■ Goal
Copy out, word for word, the lines of the data below, starting with the line that contains "Rendered at 2001 by 1125 pixels." and going on through the line that contains "title Esto es si queres! [82, 56, 1571, 250]". Include both of those lines and nothing else.

-------- Dataset records

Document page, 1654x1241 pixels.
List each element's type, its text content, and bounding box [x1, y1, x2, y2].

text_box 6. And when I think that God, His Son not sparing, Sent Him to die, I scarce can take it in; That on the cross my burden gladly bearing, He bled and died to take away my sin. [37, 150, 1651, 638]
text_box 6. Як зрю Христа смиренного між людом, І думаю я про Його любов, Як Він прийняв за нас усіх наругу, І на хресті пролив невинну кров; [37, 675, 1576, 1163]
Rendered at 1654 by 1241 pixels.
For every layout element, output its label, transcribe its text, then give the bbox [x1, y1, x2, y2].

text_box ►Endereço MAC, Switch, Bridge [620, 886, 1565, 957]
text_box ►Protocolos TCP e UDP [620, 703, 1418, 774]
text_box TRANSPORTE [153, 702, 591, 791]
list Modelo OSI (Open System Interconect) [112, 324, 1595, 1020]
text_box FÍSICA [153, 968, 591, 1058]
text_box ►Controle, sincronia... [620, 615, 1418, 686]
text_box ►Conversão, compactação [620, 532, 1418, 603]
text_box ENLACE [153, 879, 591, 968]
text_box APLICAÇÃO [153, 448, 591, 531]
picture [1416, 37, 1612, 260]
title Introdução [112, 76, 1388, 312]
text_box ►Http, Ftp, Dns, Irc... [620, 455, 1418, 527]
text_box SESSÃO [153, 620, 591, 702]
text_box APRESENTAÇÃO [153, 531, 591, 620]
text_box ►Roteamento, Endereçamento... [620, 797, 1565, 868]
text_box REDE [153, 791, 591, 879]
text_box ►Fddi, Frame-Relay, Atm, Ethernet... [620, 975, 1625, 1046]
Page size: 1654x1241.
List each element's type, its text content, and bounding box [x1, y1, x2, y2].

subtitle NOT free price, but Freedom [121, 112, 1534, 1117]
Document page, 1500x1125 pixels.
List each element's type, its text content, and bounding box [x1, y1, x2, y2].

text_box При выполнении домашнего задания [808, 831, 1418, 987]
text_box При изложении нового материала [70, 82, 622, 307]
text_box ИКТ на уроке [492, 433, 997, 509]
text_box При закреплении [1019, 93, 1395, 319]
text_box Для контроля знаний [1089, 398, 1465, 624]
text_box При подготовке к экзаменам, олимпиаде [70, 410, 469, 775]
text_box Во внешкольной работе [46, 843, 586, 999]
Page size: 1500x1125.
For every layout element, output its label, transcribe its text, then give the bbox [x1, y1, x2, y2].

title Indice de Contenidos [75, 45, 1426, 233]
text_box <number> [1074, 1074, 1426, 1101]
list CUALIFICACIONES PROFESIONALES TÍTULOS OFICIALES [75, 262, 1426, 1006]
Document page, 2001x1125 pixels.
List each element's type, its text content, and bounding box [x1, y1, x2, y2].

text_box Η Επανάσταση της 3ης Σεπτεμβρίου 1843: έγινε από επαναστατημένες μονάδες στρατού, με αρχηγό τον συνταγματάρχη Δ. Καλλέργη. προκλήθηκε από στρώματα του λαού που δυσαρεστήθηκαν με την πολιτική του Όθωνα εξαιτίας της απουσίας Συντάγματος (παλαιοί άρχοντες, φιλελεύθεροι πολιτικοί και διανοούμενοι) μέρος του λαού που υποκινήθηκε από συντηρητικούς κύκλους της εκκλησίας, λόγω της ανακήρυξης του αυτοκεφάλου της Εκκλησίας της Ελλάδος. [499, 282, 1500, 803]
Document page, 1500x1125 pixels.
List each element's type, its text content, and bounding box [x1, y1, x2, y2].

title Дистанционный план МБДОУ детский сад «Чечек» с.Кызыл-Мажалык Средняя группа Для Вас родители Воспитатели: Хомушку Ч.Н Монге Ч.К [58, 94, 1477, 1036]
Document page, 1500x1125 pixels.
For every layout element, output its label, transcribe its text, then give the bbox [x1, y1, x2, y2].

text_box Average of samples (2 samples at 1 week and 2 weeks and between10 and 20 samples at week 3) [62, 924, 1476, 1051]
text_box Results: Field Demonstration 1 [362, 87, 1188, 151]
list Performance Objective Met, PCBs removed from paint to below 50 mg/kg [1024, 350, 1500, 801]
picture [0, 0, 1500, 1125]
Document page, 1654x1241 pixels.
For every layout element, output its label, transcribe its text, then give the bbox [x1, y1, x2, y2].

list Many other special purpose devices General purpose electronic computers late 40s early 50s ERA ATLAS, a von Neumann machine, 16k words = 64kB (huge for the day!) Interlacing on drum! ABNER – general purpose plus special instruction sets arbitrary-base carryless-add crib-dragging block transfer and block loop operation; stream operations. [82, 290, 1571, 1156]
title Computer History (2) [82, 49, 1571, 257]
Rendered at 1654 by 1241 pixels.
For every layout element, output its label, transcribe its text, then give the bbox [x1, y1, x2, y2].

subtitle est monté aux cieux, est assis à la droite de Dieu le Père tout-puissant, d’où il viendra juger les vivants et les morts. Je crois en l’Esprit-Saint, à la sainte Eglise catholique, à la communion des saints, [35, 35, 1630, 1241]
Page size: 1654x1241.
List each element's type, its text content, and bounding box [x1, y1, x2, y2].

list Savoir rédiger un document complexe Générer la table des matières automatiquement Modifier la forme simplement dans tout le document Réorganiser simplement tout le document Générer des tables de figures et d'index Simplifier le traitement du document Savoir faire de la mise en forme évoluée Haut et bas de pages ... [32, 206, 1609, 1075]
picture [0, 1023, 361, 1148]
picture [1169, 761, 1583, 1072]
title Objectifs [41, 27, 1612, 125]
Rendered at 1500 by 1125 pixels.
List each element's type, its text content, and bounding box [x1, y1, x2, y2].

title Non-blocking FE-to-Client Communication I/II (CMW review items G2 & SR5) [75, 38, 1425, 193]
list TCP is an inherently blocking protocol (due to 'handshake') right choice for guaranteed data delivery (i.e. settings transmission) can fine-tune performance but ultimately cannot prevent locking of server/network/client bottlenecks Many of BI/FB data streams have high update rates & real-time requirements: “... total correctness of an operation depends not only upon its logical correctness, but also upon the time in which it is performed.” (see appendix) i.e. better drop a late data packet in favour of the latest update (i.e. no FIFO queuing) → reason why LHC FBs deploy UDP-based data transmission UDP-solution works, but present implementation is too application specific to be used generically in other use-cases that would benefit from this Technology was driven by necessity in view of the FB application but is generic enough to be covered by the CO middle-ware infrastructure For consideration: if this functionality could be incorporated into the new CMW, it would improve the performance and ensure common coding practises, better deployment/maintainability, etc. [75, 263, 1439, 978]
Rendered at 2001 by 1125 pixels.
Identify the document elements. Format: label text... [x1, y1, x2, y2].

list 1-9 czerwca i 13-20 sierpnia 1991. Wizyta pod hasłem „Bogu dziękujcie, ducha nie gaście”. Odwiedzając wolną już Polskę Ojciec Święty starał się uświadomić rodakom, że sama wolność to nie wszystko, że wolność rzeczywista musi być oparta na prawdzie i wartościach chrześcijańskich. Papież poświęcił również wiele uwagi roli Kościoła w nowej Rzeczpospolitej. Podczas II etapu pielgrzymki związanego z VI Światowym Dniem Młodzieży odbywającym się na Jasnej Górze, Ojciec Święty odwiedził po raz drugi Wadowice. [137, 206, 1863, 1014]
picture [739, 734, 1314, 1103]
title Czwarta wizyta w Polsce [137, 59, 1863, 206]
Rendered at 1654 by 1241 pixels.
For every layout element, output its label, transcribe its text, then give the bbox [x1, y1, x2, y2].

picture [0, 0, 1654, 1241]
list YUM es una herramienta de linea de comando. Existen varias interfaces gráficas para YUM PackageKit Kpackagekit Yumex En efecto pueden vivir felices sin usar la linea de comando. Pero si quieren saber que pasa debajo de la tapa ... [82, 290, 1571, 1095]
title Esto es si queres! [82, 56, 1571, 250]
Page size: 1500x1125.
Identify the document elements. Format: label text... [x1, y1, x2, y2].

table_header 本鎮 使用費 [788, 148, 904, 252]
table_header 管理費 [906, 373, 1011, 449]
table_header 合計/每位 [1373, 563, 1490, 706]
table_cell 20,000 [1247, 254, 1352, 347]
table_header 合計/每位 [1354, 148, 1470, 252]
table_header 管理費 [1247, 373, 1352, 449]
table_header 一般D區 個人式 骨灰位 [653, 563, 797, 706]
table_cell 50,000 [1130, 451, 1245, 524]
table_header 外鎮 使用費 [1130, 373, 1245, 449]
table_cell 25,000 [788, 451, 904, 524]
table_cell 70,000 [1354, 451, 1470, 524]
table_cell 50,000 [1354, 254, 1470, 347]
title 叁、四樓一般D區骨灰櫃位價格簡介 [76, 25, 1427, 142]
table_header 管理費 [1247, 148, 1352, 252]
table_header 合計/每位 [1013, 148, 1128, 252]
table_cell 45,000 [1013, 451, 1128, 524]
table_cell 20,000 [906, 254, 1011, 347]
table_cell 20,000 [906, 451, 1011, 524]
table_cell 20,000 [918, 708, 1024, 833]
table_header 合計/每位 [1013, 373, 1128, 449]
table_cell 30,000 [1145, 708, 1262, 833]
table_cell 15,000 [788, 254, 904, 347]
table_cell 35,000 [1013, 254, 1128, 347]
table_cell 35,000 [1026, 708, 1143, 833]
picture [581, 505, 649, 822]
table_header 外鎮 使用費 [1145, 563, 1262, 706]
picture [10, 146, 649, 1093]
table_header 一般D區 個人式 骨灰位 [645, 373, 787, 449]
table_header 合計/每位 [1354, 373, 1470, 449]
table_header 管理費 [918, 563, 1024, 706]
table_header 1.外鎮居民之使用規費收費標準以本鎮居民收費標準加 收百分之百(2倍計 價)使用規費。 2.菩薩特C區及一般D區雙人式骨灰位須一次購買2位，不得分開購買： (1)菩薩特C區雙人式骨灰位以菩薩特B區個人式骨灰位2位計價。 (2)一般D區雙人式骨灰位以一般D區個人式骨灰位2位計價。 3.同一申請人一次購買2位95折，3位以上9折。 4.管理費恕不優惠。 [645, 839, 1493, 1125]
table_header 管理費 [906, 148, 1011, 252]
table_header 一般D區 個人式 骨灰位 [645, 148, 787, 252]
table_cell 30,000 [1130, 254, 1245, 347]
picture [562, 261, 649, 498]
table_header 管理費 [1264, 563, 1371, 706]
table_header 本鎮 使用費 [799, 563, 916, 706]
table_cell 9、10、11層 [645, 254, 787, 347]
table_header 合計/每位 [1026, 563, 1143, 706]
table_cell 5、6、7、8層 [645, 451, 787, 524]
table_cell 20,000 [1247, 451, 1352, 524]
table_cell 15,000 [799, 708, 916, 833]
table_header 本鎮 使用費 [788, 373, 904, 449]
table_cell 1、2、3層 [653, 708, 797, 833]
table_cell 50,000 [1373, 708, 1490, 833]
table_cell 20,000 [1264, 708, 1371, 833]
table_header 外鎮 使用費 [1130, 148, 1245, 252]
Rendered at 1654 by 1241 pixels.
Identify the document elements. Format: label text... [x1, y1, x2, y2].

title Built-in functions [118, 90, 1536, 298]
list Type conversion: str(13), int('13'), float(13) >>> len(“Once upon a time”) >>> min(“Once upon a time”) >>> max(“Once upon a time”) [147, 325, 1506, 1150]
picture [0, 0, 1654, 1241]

----------------

■ Task answer
Rendered at 2001 by 1125 pixels.
Identify the document elements. Format: label text... [x1, y1, x2, y2].

list 1-9 czerwca i 13-20 sierpnia 1991. Wizyta pod hasłem „Bogu dziękujcie, ducha nie gaście”. Odwiedzając wolną już Polskę Ojciec Święty starał się uświadomić rodakom, że sama wolność to nie wszystko, że wolność rzeczywista musi być oparta na prawdzie i wartościach chrześcijańskich. Papież poświęcił również wiele uwagi roli Kościoła w nowej Rzeczpospolitej. Podczas II etapu pielgrzymki związanego z VI Światowym Dniem Młodzieży odbywającym się na Jasnej Górze, Ojciec Święty odwiedził po raz drugi Wadowice. [137, 206, 1863, 1014]
picture [739, 734, 1314, 1103]
title Czwarta wizyta w Polsce [137, 59, 1863, 206]
Rendered at 1654 by 1241 pixels.
For every layout element, output its label, transcribe its text, then give the bbox [x1, y1, x2, y2].

picture [0, 0, 1654, 1241]
list YUM es una herramienta de linea de comando. Existen varias interfaces gráficas para YUM PackageKit Kpackagekit Yumex En efecto pueden vivir felices sin usar la linea de comando. Pero si quieren saber que pasa debajo de la tapa ... [82, 290, 1571, 1095]
title Esto es si queres! [82, 56, 1571, 250]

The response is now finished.